No rules about this really. Or perhaps there is only one rule - you need to make (or have) the space where inspiration can get through. So personal anxieties, irksome work, family duties and so on are probably not that great for creativity. I would say waking up in the morning with the beginnings of a tune is a nice way to move into composing. Strangely I have often found hangovers quite conducive to composition. Routine repetitive housework is OK - space for the mind to find a melody. Probably for me, just being in free flow at the keyboard is the most productive. A little phrase catches your ear and then being at the keyboard you can develop it very quickly. Obviously a work by another composer can often be a good starting point. Chopin was inspired by Beethoven, so why not?


----------



## mikeh375 (Sep 7, 2017)

I always like to find some definitions first off, ones that may help to create a soundworld. That might be something like extracting as much musical inference from a chord as I can get, or perhaps work with bespoke scales, or sets of notes and see if I can extract any useful material. Once done I then like to improvise and generally grub around in the musical dirt, a) to get a feel for the space and b) to see if I can find anything that will set off a spark or some kind of intuitive recognition. Nothing is really set unless I get a sniff of an idea. Well that's the idea in theory, in reality it can be damn well messy and often is especially when ideas start to come and dictate otherwise.
Either way I'm a firm believer in not waiting around for inspiration, if it's going to come, it will only do so if the ground is already part set.

A composer once said (I can't remember who it was and I'll have to paraphrase somewhat too), that one should never bother composing unless the not composing becomes bothersome....wise words ???


----------



## dko22 (Jun 22, 2021)

mikeh375 said:


> A composer once said (I can't remember who it was and I'll have to paraphrase somewhat too), that one should never bother composing unless the not composing becomes bothersome....wise words ???


excellent philosophy!


----------



## verandai (Dec 10, 2021)

Sometimes I also have to respect deadlines (f.e. for a concert), but of course they are not that strict like for professional assignments.
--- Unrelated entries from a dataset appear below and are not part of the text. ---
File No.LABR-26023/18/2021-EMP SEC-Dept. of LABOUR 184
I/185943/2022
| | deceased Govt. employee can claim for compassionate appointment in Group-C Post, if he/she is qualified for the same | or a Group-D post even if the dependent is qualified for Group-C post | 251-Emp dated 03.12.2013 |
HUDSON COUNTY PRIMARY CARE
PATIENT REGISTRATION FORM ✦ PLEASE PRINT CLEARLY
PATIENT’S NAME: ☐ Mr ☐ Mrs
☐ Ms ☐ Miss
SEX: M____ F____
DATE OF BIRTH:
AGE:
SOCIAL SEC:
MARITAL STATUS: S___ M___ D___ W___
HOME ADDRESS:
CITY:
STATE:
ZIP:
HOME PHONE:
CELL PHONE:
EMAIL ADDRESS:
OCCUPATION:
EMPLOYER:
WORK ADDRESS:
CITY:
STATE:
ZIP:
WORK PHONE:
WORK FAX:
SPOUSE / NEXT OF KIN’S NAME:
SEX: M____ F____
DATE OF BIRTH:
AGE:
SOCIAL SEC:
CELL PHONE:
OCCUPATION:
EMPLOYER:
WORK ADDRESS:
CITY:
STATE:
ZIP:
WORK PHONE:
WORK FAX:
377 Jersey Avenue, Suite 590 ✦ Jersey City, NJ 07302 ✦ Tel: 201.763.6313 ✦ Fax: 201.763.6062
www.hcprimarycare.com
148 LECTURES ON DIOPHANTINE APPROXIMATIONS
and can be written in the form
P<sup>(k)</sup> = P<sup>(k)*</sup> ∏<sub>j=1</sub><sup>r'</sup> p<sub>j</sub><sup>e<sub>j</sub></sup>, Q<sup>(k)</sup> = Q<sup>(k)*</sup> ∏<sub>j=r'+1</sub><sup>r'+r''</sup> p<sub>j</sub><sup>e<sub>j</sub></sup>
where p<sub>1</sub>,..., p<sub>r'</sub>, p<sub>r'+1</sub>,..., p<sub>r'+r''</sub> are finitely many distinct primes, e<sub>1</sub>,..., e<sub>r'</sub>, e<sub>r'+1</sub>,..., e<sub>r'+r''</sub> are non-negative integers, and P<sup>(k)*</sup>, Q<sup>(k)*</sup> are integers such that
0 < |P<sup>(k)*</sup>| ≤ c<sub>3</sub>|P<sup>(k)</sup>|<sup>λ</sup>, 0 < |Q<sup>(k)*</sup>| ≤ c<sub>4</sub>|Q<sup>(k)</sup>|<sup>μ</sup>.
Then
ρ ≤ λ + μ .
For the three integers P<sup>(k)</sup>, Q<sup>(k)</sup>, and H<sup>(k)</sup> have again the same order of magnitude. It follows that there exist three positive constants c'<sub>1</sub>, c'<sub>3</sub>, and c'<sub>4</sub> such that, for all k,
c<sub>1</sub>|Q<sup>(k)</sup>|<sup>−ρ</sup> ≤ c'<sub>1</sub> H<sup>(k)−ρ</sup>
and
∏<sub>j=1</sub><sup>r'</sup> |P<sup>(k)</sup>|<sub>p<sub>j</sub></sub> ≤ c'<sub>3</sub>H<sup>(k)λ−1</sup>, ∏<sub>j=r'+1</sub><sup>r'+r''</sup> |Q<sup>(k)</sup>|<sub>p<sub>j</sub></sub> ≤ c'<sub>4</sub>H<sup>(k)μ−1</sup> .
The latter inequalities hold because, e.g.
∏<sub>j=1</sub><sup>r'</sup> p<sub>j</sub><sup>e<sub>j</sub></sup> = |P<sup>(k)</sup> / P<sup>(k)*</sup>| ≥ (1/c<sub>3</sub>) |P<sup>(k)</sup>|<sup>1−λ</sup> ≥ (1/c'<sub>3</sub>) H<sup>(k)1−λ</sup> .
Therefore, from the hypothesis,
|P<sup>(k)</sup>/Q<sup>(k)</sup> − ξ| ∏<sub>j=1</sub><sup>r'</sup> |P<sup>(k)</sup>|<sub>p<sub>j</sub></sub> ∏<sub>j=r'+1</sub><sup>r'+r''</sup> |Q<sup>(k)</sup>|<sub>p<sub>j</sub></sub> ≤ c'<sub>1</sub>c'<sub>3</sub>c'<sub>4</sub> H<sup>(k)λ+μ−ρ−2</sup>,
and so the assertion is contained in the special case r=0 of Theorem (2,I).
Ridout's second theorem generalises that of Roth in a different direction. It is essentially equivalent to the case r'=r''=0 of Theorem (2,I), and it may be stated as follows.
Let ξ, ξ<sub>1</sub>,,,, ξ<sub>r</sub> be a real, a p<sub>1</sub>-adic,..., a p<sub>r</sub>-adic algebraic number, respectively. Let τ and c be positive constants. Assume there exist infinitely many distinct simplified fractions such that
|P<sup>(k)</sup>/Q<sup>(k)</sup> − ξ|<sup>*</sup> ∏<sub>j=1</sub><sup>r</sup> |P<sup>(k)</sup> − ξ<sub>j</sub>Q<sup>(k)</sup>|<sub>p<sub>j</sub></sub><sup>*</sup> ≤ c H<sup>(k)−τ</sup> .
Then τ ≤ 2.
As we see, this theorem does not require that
Then I also force myself to be creative - either by improvising on a keyboard, or by lying down on a couch and imagining the music in my head. But the results are usually better if I can take the time for a hike or a cycling tour. Of course this method takes longer, so I use it only for the initial ideas, or when I'm stuck somewhere and need different ideas.

When I'm stuck it sometimes also helps for me to hear the new piece in a loop while doing something completely different (like my normal job as a software developer).


----------